Skip pictures in the listing below; copy exactly the lines from the one with "font-size: 13px ->" through the one with "12px -> 17px", inclusive.
Top of Data
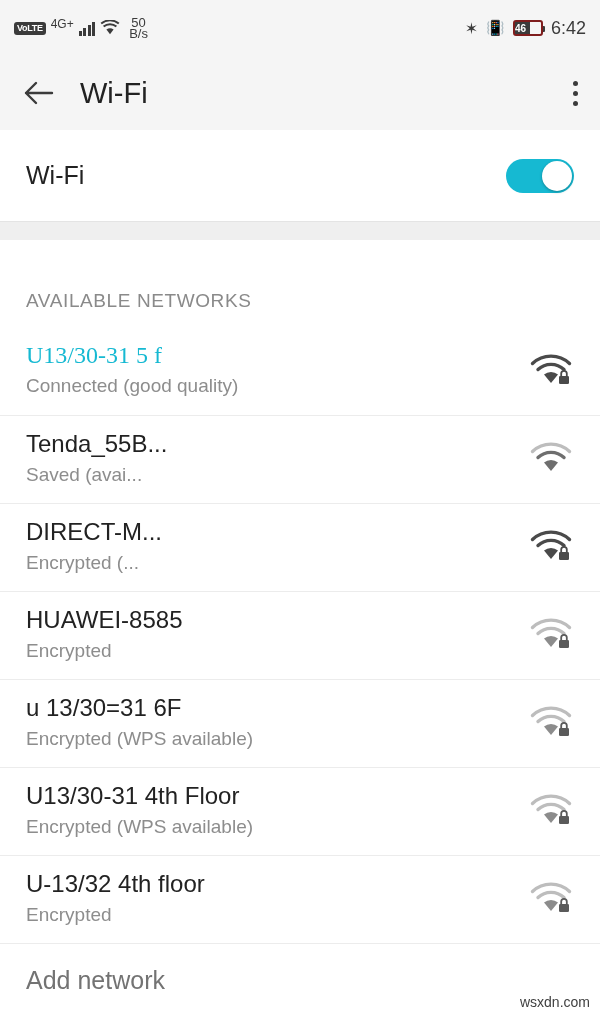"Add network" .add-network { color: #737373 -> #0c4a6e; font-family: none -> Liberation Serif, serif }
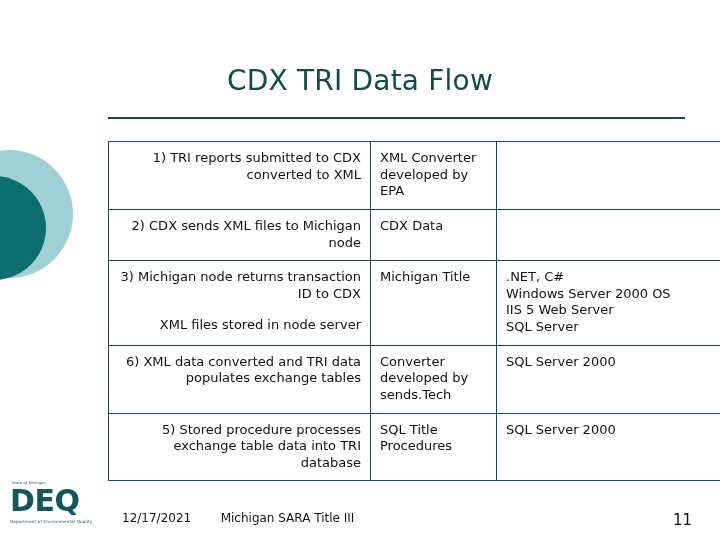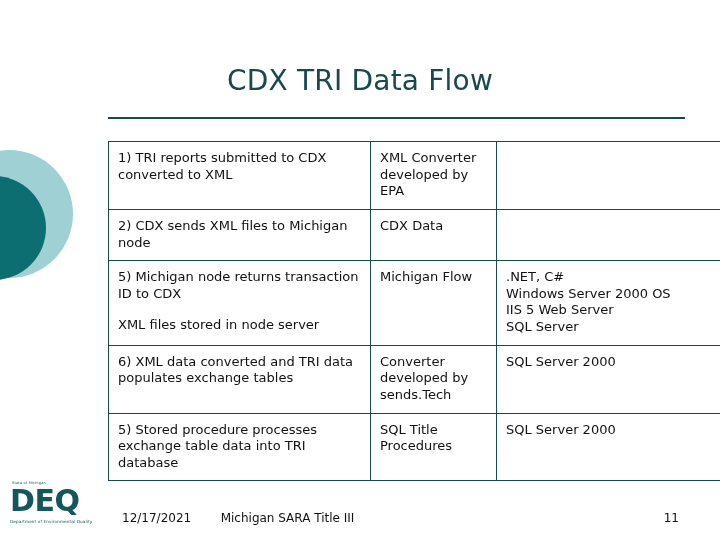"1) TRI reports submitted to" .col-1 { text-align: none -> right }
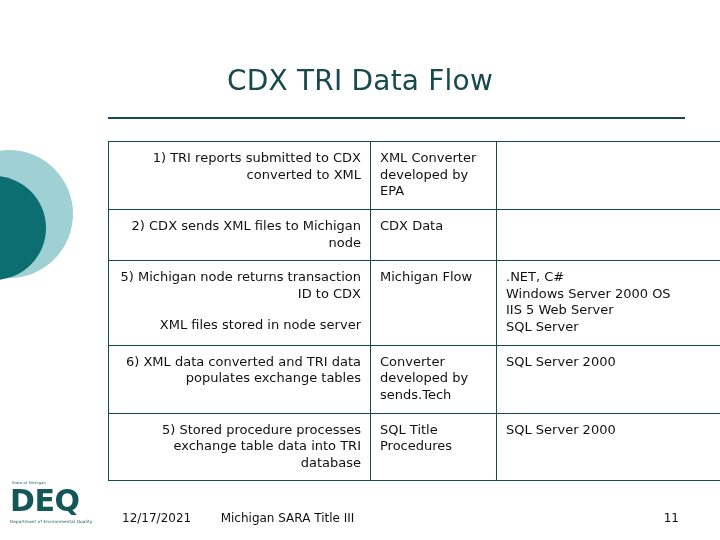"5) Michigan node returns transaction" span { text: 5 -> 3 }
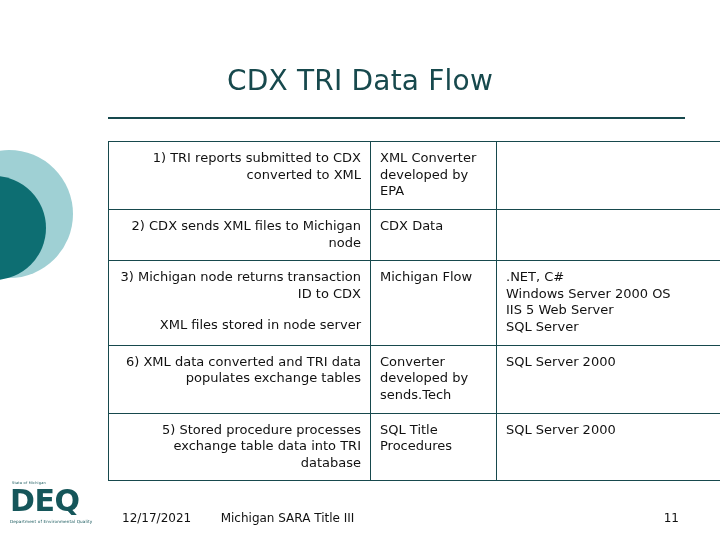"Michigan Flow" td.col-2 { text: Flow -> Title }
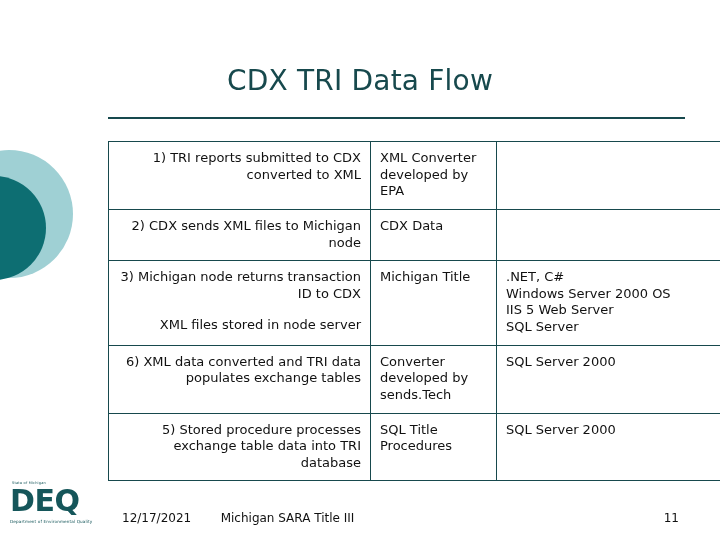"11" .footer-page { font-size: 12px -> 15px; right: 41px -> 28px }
Bottom of Data
Top of Data
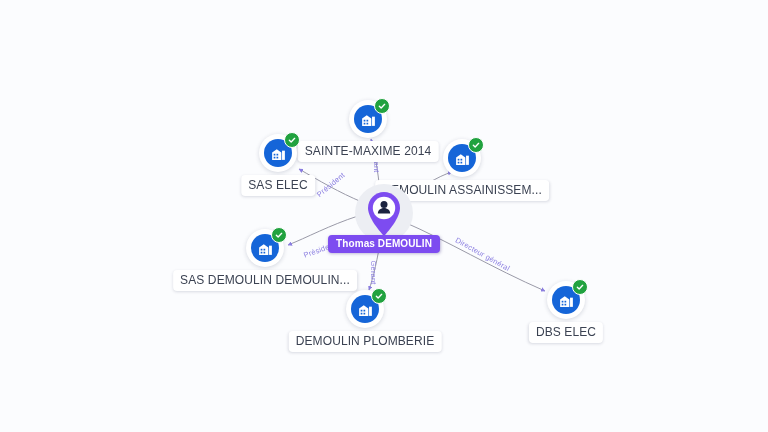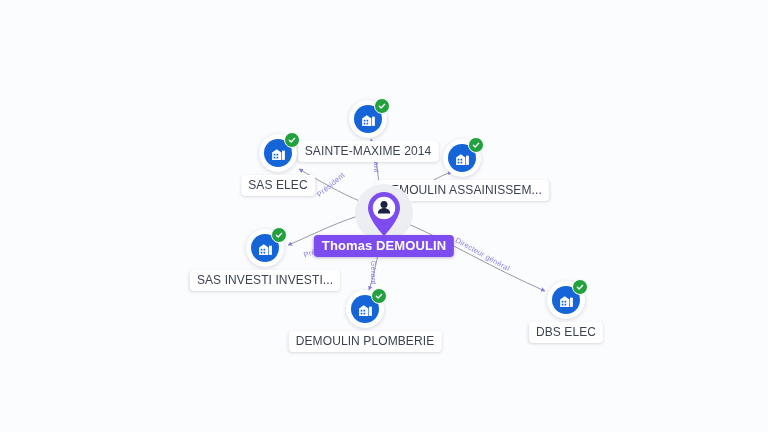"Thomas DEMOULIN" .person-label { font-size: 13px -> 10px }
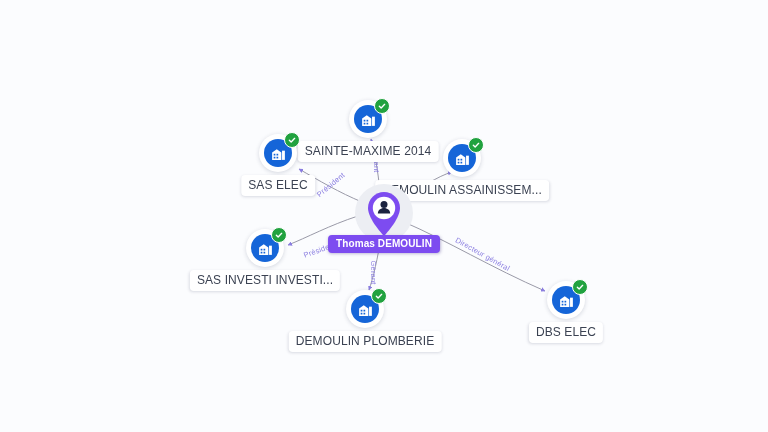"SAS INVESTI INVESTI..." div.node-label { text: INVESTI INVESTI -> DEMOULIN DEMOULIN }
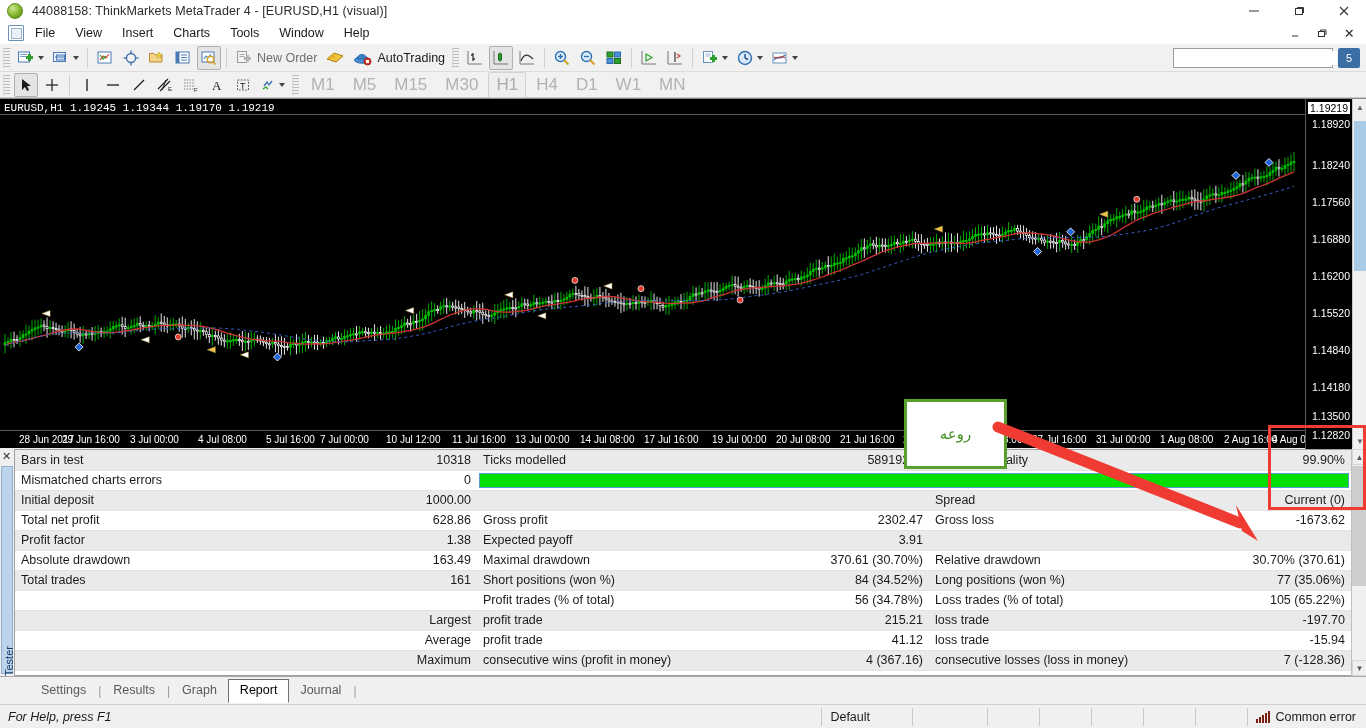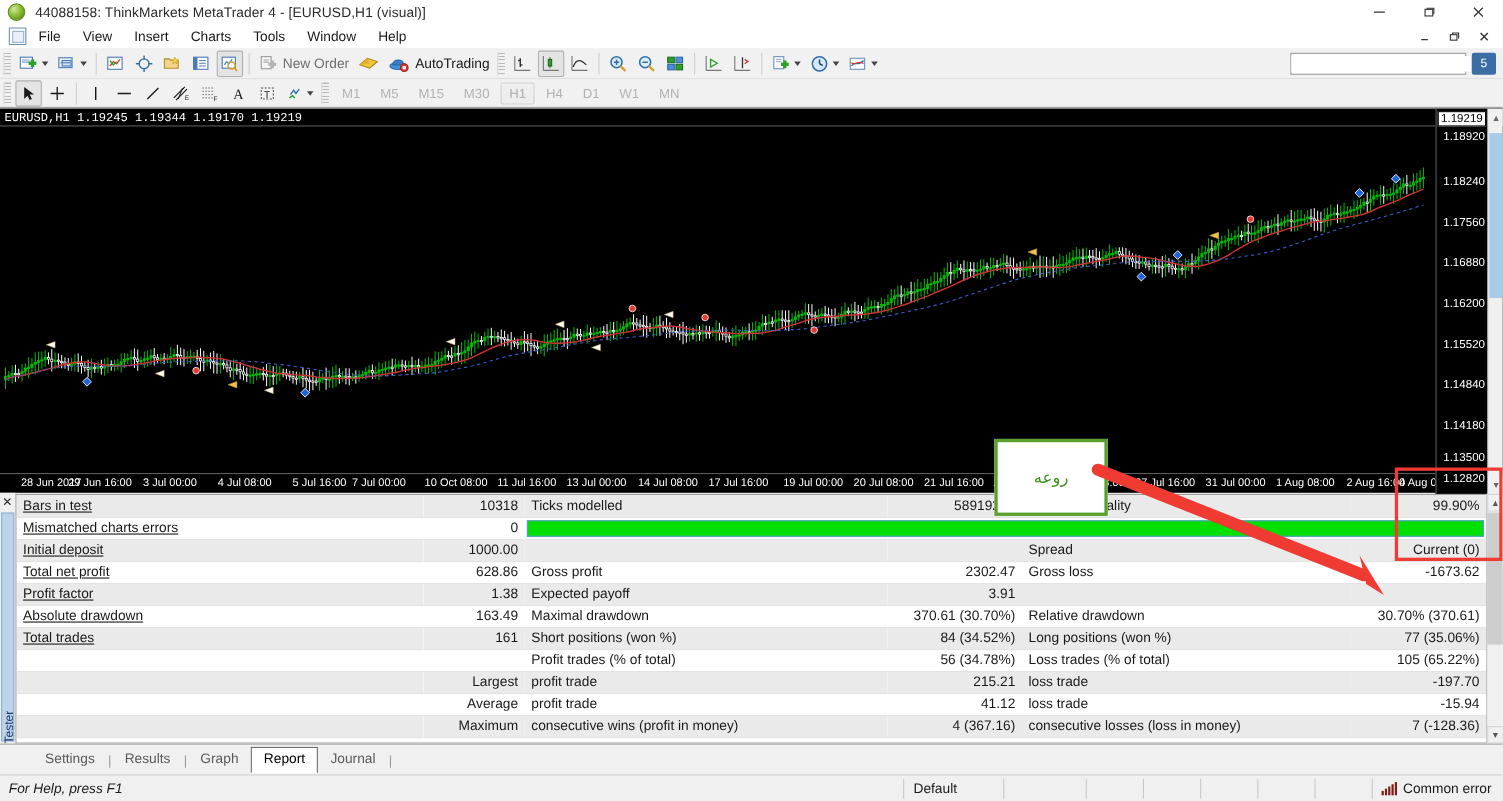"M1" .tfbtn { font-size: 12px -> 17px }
Bottom of Data
▸ Completed exercise:
"Thomas DEMOULIN" .person-label { font-size: 13px -> 10px }
"SAS INVESTI INVESTI..." div.node-label { text: INVESTI INVESTI -> DEMOULIN DEMOULIN }
"M1" .tfbtn { font-size: 12px -> 17px }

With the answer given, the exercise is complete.